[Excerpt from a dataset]
--- --- ---

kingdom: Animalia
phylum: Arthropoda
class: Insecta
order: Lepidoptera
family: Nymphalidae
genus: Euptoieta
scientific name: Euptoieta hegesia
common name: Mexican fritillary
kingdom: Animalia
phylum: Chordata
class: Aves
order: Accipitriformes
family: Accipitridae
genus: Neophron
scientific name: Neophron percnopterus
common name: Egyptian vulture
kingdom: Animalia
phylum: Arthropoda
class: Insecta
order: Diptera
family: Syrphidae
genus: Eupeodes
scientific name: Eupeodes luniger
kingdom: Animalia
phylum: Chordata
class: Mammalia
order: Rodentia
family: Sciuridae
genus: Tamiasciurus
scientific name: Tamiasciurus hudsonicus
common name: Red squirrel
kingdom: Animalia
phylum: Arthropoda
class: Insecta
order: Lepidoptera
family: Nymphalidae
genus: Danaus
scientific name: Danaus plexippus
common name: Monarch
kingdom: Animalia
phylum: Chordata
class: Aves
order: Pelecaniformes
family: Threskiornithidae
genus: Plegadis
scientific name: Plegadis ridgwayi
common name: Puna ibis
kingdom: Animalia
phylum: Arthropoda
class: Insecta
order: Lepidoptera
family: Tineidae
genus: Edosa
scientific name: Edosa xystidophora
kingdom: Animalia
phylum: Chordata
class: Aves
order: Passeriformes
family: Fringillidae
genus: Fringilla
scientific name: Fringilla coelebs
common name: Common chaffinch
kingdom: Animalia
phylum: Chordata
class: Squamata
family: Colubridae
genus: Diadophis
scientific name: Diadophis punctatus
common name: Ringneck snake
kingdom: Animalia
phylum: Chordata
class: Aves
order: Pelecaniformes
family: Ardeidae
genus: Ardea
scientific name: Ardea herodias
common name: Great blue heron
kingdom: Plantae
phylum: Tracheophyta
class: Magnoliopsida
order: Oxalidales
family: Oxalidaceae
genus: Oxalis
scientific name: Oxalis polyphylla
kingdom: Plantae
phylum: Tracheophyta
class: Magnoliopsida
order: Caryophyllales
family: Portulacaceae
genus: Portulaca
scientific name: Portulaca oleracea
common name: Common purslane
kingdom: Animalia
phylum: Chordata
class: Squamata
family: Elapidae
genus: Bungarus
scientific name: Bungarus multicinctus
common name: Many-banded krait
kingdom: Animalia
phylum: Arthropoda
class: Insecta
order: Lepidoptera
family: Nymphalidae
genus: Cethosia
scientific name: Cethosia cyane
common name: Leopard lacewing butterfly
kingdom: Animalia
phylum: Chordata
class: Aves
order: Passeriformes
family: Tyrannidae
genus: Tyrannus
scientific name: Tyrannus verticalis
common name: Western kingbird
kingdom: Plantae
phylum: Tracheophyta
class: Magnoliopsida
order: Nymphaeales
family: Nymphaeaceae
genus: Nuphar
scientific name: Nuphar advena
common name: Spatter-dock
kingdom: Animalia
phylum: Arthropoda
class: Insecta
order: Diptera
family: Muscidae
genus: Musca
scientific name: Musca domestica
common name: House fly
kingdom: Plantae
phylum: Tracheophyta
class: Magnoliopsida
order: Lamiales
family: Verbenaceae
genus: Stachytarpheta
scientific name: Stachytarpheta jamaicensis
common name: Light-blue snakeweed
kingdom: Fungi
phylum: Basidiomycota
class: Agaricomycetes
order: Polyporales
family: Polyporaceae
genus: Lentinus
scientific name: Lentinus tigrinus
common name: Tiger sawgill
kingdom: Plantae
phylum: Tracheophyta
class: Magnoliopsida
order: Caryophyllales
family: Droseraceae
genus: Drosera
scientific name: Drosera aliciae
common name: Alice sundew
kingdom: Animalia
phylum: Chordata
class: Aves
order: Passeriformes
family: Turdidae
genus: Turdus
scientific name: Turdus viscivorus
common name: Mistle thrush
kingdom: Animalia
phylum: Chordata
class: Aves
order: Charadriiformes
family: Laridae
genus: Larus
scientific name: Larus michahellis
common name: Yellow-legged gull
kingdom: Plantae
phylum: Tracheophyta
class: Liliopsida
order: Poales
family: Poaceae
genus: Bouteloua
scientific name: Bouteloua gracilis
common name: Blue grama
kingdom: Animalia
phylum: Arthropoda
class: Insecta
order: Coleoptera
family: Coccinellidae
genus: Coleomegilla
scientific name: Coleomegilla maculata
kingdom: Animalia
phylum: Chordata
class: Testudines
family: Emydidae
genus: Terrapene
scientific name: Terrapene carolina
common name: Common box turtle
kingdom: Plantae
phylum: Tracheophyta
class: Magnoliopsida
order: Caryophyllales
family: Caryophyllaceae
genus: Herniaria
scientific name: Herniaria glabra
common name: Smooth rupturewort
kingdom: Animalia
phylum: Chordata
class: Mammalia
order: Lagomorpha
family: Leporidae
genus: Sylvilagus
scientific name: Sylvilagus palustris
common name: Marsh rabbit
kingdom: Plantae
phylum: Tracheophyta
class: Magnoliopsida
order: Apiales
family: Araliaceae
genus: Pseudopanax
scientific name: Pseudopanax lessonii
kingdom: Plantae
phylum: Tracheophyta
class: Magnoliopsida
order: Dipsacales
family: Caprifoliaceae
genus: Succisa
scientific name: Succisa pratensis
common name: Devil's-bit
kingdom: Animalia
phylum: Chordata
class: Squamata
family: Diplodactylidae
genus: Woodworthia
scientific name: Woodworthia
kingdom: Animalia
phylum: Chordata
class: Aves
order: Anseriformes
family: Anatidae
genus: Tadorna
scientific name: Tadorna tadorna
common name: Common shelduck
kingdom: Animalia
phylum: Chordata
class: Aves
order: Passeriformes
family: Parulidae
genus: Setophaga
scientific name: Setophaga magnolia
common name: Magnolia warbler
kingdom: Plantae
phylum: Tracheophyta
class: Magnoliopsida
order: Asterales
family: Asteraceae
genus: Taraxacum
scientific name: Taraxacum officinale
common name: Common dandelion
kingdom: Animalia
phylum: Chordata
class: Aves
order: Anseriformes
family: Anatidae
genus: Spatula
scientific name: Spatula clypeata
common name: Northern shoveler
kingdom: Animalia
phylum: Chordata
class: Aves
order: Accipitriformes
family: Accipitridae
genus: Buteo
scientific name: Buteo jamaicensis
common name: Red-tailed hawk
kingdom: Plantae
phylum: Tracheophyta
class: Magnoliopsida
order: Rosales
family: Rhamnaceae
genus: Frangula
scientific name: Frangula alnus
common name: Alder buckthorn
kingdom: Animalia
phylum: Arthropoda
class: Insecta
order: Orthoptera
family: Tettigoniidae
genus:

--- --- ---

PROBLEM. Reproduce all of the items above word for word, keeping each line in its original order.

SOLUTION TO THIS TASK.
kingdom: Animalia
phylum: Arthropoda
class: Insecta
order: Lepidoptera
family: Nymphalidae
genus: Euptoieta
scientific name: Euptoieta hegesia
common name: Mexican fritillary
kingdom: Animalia
phylum: Chordata
class: Aves
order: Accipitriformes
family: Accipitridae
genus: Neophron
scientific name: Neophron percnopterus
common name: Egyptian vulture
kingdom: Animalia
phylum: Arthropoda
class: Insecta
order: Diptera
family: Syrphidae
genus: Eupeodes
scientific name: Eupeodes luniger
kingdom: Animalia
phylum: Chordata
class: Mammalia
order: Rodentia
family: Sciuridae
genus: Tamiasciurus
scientific name: Tamiasciurus hudsonicus
common name: Red squirrel
kingdom: Animalia
phylum: Arthropoda
class: Insecta
order: Lepidoptera
family: Nymphalidae
genus: Danaus
scientific name: Danaus plexippus
common name: Monarch
kingdom: Animalia
phylum: Chordata
class: Aves
order: Pelecaniformes
family: Threskiornithidae
genus: Plegadis
scientific name: Plegadis ridgwayi
common name: Puna ibis
kingdom: Animalia
phylum: Arthropoda
class: Insecta
order: Lepidoptera
family: Tineidae
genus: Edosa
scientific name: Edosa xystidophora
kingdom: Animalia
phylum: Chordata
class: Aves
order: Passeriformes
family: Fringillidae
genus: Fringilla
scientific name: Fringilla coelebs
common name: Common chaffinch
kingdom: Animalia
phylum: Chordata
class: Squamata
family: Colubridae
genus: Diadophis
scientific name: Diadophis punctatus
common name: Ringneck snake
kingdom: Animalia
phylum: Chordata
class: Aves
order: Pelecaniformes
family: Ardeidae
genus: Ardea
scientific name: Ardea herodias
common name: Great blue heron
kingdom: Plantae
phylum: Tracheophyta
class: Magnoliopsida
order: Oxalidales
family: Oxalidaceae
genus: Oxalis
scientific name: Oxalis polyphylla
kingdom: Plantae
phylum: Tracheophyta
class: Magnoliopsida
order: Caryophyllales
family: Portulacaceae
genus: Portulaca
scientific name: Portulaca oleracea
common name: Common purslane
kingdom: Animalia
phylum: Chordata
class: Squamata
family: Elapidae
genus: Bungarus
scientific name: Bungarus multicinctus
common name: Many-banded krait
kingdom: Animalia
phylum: Arthropoda
class: Insecta
order: Lepidoptera
family: Nymphalidae
genus: Cethosia
scientific name: Cethosia cyane
common name: Leopard lacewing butterfly
kingdom: Animalia
phylum: Chordata
class: Aves
order: Passeriformes
family: Tyrannidae
genus: Tyrannus
scientific name: Tyrannus verticalis
common name: Western kingbird
kingdom: Plantae
phylum: Tracheophyta
class: Magnoliopsida
order: Nymphaeales
family: Nymphaeaceae
genus: Nuphar
scientific name: Nuphar advena
common name: Spatter-dock
kingdom: Animalia
phylum: Arthropoda
class: Insecta
order: Diptera
family: Muscidae
genus: Musca
scientific name: Musca domestica
common name: House fly
kingdom: Plantae
phylum: Tracheophyta
class: Magnoliopsida
order: Lamiales
family: Verbenaceae
genus: Stachytarpheta
scientific name: Stachytarpheta jamaicensis
common name: Light-blue snakeweed
kingdom: Fungi
phylum: Basidiomycota
class: Agaricomycetes
order: Polyporales
family: Polyporaceae
genus: Lentinus
scientific name: Lentinus tigrinus
common name: Tiger sawgill
kingdom: Plantae
phylum: Tracheophyta
class: Magnoliopsida
order: Caryophyllales
family: Droseraceae
genus: Drosera
scientific name: Drosera aliciae
common name: Alice sundew
kingdom: Animalia
phylum: Chordata
class: Aves
order: Passeriformes
family: Turdidae
genus: Turdus
scientific name: Turdus viscivorus
common name: Mistle thrush
kingdom: Animalia
phylum: Chordata
class: Aves
order: Charadriiformes
family: Laridae
genus: Larus
scientific name: Larus michahellis
common name: Yellow-legged gull
kingdom: Plantae
phylum: Tracheophyta
class: Liliopsida
order: Poales
family: Poaceae
genus: Bouteloua
scientific name: Bouteloua gracilis
common name: Blue grama
kingdom: Animalia
phylum: Arthropoda
class: Insecta
order: Coleoptera
family: Coccinellidae
genus: Coleomegilla
scientific name: Coleomegilla maculata
kingdom: Animalia
phylum: Chordata
class: Testudines
family: Emydidae
genus: Terrapene
scientific name: Terrapene carolina
common name: Common box turtle
kingdom: Plantae
phylum: Tracheophyta
class: Magnoliopsida
order: Caryophyllales
family: Caryophyllaceae
genus: Herniaria
scientific name: Herniaria glabra
common name: Smooth rupturewort
kingdom: Animalia
phylum: Chordata
class: Mammalia
order: Lagomorpha
family: Leporidae
genus: Sylvilagus
scientific name: Sylvilagus palustris
common name: Marsh rabbit
kingdom: Plantae
phylum: Tracheophyta
class: Magnoliopsida
order: Apiales
family: Araliaceae
genus: Pseudopanax
scientific name: Pseudopanax lessonii
kingdom: Plantae
phylum: Tracheophyta
class: Magnoliopsida
order: Dipsacales
family: Caprifoliaceae
genus: Succisa
scientific name: Succisa pratensis
common name: Devil's-bit
kingdom: Animalia
phylum: Chordata
class: Squamata
family: Diplodactylidae
genus: Woodworthia
scientific name: Woodworthia
kingdom: Animalia
phylum: Chordata
class: Aves
order: Anseriformes
family: Anatidae
genus: Tadorna
scientific name: Tadorna tadorna
common name: Common shelduck
kingdom: Animalia
phylum: Chordata
class: Aves
order: Passeriformes
family: Parulidae
genus: Setophaga
scientific name: Setophaga magnolia
common name: Magnolia warbler
kingdom: Plantae
phylum: Tracheophyta
class: Magnoliopsida
order: Asterales
family: Asteraceae
genus: Taraxacum
scientific name: Taraxacum officinale
common name: Common dandelion
kingdom: Animalia
phylum: Chordata
class: Aves
order: Anseriformes
family: Anatidae
genus: Spatula
scientific name: Spatula clypeata
common name: Northern shoveler
kingdom: Animalia
phylum: Chordata
class: Aves
order: Accipitriformes
family: Accipitridae
genus: Buteo
scientific name: Buteo jamaicensis
common name: Red-tailed hawk
kingdom: Plantae
phylum: Tracheophyta
class: Magnoliopsida
order: Rosales
family: Rhamnaceae
genus: Frangula
scientific name: Frangula alnus
common name: Alder buckthorn
kingdom: Animalia
phylum: Arthropoda
class: Insecta
order: Orthoptera
family: Tettigoniidae
genus:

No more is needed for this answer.